Danny and Amos had already shown that people’s ability to judge probabilities was queered by various mechanisms used by the mind when it faced uncertainty. They believed that they could use their new understanding of the systematic errors in people’s judgment to improve that judgment—and, thus, to improve people’s decision making. For instance, any person’s assessment of probabilities of a killer storm making landfall in 1973 was bound to be warped by the ease with which they recalled the fresh experience of Hurricane Camille. But how, exactly, was that judgment warped? “We thought decision analysis would conquer the world and we would help,” said Danny.
The leading decision analysts were clustered around Ron Howard in Menlo Park, California, at a place called the Stanford Research Institute. In the fall of 1973 Danny and Amos flew to meet with them. But before they could figure out exactly how they were going to bring their ideas about uncertainty into the real world, uncertainty intervened.
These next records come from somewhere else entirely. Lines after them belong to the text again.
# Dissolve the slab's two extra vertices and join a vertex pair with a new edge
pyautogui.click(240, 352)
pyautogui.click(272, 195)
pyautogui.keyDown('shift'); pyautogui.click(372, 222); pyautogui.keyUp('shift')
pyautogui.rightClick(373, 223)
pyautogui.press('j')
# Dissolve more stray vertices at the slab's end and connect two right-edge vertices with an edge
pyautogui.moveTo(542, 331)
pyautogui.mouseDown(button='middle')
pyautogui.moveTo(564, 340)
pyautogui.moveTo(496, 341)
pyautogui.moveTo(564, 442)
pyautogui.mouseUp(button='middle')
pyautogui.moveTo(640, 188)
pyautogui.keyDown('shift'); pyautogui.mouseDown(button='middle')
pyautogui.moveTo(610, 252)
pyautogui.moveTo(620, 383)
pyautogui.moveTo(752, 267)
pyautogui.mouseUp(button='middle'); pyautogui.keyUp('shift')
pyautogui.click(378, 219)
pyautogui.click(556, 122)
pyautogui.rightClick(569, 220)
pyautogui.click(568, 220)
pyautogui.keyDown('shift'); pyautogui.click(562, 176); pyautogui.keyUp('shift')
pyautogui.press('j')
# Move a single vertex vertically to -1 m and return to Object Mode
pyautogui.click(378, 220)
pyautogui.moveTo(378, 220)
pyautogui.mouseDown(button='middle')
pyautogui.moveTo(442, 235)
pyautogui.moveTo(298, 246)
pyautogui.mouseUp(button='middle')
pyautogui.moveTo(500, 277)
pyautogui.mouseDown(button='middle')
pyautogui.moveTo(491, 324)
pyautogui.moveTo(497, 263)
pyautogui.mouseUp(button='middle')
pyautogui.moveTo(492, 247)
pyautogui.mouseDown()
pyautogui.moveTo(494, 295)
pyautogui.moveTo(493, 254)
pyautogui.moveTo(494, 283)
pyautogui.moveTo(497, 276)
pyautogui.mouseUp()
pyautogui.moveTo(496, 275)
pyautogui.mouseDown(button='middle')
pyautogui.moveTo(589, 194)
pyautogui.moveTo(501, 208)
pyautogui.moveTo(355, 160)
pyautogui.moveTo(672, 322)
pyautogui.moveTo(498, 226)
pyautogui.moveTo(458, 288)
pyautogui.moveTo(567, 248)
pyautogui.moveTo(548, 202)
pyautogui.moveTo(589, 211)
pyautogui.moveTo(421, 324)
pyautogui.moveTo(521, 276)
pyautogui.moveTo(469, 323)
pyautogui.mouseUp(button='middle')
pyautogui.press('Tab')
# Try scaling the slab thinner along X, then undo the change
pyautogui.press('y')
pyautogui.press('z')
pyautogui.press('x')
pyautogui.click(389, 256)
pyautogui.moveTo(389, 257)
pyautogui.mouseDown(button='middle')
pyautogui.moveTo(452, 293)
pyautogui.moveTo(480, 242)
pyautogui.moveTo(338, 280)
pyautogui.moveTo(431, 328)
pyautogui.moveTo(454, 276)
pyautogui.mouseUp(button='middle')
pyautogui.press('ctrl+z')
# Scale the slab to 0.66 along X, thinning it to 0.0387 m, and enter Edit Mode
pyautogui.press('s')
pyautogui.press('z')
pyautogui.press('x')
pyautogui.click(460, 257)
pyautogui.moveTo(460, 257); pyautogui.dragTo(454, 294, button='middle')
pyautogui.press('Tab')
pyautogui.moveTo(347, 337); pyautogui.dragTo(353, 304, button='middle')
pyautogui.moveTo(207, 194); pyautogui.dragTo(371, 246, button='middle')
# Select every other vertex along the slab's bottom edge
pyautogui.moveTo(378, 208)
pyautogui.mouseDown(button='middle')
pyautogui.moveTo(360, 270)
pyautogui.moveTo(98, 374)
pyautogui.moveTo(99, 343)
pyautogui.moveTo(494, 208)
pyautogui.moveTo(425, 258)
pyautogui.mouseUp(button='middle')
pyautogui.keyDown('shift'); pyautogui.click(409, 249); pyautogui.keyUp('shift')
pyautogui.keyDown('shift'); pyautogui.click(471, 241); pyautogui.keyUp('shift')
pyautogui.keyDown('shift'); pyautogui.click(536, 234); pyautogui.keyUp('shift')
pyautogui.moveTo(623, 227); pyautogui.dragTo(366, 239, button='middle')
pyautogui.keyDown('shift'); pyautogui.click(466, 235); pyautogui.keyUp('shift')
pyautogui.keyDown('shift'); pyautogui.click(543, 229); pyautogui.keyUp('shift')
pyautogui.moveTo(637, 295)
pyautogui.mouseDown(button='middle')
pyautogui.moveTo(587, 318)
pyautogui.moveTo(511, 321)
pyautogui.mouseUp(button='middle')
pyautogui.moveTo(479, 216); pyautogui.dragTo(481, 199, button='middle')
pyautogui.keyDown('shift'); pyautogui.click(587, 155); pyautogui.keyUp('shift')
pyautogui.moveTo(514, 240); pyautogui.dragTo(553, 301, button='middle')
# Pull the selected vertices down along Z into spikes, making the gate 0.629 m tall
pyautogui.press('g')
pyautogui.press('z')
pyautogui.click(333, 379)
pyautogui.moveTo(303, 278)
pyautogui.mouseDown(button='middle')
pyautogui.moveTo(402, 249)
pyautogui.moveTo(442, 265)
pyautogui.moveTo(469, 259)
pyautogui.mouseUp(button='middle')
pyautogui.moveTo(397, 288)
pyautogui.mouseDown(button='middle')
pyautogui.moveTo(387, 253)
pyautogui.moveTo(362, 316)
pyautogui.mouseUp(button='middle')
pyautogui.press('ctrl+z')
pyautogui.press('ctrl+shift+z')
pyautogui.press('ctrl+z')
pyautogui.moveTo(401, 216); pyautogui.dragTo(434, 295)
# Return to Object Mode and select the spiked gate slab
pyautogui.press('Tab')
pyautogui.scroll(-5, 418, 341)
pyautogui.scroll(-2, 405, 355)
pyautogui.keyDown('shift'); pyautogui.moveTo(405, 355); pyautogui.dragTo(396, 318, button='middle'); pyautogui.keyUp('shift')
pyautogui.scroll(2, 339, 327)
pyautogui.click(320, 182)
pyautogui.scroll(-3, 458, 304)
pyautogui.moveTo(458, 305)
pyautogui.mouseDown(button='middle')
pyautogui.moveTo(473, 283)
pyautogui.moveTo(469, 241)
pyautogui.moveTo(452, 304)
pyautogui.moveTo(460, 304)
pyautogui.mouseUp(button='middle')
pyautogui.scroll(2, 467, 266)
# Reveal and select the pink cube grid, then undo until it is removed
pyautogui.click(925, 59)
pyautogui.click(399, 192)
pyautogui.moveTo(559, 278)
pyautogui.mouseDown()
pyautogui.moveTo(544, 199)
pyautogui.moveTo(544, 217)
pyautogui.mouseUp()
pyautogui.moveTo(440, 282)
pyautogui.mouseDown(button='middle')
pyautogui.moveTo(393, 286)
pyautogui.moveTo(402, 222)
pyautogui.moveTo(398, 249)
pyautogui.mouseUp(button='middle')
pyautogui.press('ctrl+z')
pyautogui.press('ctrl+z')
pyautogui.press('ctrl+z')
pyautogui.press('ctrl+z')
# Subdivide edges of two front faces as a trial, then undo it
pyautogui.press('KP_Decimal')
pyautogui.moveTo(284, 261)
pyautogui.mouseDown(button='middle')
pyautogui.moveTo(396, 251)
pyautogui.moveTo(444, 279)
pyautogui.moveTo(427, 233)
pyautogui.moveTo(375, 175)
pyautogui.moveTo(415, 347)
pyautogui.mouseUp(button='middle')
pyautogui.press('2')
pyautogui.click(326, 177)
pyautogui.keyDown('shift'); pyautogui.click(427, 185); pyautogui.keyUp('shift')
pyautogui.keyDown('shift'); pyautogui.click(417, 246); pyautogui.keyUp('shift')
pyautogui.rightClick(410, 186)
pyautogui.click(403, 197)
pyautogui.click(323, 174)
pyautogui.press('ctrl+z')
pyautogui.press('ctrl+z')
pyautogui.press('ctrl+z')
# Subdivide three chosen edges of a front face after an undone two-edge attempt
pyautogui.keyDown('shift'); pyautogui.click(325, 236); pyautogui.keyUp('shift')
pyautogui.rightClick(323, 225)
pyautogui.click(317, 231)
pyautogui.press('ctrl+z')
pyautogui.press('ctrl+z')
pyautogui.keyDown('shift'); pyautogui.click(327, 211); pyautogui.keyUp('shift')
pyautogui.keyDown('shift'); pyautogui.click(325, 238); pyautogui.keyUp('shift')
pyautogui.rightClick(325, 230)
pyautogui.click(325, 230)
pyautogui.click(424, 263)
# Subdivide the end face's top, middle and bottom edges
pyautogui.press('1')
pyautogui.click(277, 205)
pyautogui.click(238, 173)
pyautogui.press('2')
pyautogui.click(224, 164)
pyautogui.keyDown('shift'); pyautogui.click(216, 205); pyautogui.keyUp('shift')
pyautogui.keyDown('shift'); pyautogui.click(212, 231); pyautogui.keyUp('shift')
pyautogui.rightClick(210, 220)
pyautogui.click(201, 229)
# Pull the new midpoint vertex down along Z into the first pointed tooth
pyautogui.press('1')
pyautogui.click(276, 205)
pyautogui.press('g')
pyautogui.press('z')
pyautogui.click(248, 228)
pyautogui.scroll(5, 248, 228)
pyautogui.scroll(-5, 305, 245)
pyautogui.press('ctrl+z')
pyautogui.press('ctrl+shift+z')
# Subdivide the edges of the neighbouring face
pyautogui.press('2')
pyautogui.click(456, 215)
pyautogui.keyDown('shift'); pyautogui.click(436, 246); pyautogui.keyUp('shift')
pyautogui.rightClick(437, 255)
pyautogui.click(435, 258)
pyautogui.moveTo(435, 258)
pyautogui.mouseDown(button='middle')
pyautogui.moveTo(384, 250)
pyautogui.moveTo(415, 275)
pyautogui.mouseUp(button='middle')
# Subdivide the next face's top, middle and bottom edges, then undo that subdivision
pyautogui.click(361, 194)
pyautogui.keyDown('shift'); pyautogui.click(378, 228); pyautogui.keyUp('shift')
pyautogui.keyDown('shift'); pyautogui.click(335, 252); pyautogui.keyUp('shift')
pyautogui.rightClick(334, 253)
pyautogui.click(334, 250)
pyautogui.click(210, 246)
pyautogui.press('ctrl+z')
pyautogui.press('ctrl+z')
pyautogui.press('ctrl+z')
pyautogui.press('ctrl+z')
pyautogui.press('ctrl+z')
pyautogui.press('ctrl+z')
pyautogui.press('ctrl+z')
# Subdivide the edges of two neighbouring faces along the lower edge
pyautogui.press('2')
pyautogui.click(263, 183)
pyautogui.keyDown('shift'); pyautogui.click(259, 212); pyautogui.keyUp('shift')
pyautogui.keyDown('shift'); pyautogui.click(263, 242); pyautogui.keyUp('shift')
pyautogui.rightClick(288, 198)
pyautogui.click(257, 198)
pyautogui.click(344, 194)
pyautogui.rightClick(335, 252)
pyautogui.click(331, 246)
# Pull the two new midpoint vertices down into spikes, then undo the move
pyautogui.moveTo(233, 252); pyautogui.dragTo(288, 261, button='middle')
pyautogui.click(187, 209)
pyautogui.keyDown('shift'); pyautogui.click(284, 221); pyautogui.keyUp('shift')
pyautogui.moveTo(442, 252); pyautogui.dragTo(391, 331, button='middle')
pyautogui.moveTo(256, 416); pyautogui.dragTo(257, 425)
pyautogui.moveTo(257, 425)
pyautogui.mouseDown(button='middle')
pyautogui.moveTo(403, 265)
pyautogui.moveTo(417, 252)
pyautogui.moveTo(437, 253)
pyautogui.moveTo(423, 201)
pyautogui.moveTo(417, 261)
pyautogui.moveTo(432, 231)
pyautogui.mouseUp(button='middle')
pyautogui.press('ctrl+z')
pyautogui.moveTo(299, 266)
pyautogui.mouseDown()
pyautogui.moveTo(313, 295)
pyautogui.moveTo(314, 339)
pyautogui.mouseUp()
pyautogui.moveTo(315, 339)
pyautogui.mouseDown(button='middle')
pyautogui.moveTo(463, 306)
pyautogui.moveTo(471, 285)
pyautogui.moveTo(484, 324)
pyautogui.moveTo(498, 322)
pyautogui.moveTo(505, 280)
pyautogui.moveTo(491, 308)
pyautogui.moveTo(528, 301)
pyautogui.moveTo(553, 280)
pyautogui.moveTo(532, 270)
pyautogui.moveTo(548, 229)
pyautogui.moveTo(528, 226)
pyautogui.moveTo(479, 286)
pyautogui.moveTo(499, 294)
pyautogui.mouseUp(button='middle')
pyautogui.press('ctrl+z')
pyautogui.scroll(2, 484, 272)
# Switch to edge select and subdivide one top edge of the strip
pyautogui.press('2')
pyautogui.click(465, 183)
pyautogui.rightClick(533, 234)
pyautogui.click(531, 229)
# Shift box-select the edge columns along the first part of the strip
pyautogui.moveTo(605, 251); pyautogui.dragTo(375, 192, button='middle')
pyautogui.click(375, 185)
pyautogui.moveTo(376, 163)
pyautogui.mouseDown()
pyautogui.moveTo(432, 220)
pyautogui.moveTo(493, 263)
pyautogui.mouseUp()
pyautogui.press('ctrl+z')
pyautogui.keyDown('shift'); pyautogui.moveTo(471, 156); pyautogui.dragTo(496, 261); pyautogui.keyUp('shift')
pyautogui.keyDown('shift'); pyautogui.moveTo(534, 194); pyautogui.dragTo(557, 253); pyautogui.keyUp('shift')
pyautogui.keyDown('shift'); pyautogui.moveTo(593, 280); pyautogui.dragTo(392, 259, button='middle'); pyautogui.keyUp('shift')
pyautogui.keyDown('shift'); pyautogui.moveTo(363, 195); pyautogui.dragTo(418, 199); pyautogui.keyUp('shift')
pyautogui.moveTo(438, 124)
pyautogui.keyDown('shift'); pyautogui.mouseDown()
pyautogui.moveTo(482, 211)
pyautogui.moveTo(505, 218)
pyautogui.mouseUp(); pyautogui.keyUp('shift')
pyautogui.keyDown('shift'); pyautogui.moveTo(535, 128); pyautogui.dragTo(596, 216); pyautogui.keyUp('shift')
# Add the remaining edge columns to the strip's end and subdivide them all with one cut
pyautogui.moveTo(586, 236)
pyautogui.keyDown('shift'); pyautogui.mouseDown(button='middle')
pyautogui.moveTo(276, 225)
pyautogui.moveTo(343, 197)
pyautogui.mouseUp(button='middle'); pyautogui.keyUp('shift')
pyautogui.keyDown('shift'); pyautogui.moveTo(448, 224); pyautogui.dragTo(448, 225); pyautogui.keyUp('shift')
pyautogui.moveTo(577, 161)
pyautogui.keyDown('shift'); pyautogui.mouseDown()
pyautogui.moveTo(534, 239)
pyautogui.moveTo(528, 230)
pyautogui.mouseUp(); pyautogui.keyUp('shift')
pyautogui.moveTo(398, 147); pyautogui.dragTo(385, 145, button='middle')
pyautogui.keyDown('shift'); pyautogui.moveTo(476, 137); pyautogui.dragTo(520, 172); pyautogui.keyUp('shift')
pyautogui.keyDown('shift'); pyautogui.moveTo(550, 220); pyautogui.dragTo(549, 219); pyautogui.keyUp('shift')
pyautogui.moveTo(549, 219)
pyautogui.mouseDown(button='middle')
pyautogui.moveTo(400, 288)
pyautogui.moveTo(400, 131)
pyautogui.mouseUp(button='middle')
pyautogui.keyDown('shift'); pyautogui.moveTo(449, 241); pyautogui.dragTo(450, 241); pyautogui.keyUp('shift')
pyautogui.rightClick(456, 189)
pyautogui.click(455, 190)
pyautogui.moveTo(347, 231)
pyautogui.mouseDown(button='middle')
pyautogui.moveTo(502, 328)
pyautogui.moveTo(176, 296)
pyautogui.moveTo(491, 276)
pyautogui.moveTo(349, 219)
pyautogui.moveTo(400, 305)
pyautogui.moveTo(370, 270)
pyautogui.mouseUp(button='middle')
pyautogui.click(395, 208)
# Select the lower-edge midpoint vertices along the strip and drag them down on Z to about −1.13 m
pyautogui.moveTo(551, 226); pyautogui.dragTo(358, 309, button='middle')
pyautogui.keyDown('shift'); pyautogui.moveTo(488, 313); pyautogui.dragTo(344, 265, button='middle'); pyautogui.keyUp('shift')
On October 6, the armies of Egypt and Syria—with troops and planes and money from as many as nine other Arab countries—launched an attack on Israel. Israeli intelligence analysts had dramatically misjudged the odds of an attack of any sort, much less a coordinated one. The army was caught off guard. On the Golan Heights, a hundred or so Israeli tanks faced fourteen hundred Syrian tanks. Along the Suez Canal, a garrison of five hundred Israeli troops and three tanks were quickly overrun by two thousand Egyptian tanks and one hundred thousand Egyptian soldiers. On a cool, cloudless, perfect morning in Menlo Park, Amos and Danny heard the news of the shocking Israeli losses. They raced to the airport for the first flight back home, so that they might fight in yet another war.